Louise Bagshawe, a Conservative candidate, argues on ConservativeHome in favour of the current Conservative strategy on the NHS. Essentially, she argues that the "Stop Brown's NHS Cuts" campaign has been a political success and is highlighting an important issue.
The problem is that, whatever the short-term results of the "Stop Brown’s NHS Cuts" campaign in the long-term it could hurt the Conservative Party’s credibility. With colossal increases in healthcare budgets over the last decade it will be hard, and very unwise, to claim that the Conservatives will spend more than Brown. Reform has been set serious limits thanks to the leadership conflating it with institutional instability – where the reality is that this is only true, in the medium term at least, with too many superficial reforms. Promises to cut waste without structural reform may hold water in the short-term but will not be sufficient during an election campaign when more concrete proposals for improvement will be expected.

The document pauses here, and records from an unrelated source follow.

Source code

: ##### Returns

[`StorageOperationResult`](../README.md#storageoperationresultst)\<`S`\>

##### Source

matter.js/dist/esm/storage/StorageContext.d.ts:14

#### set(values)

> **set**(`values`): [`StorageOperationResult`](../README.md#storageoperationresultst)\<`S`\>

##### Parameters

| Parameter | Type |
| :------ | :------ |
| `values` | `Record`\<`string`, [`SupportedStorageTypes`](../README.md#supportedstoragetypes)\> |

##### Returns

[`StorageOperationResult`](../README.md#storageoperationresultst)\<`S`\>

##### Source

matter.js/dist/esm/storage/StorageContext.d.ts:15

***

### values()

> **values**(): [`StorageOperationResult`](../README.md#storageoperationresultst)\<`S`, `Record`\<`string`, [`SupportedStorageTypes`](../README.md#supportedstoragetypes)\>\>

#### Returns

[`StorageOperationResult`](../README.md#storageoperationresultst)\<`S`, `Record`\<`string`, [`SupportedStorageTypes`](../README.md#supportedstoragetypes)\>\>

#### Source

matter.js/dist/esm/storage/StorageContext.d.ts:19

This campaign may do the Conservatives good in the short-term by kicking Labour where they are vulnerable but in the long-term if they cannot propose substantial reforms they will be left looking shallow and opportunistic.
Cross-posted from the TaxPayers' Alliance Better Government blog.
1 comment:
I think that healthcare is inherently an expensive sector. As such, if the tories are serious about stopping 'NHS cuts' they will have to be prepared to stump up extra cash.
Or else, they will have to be honest and tell the electorate that - in their view - if people want better healthcare they should pay for it privately via private insurance as in the US.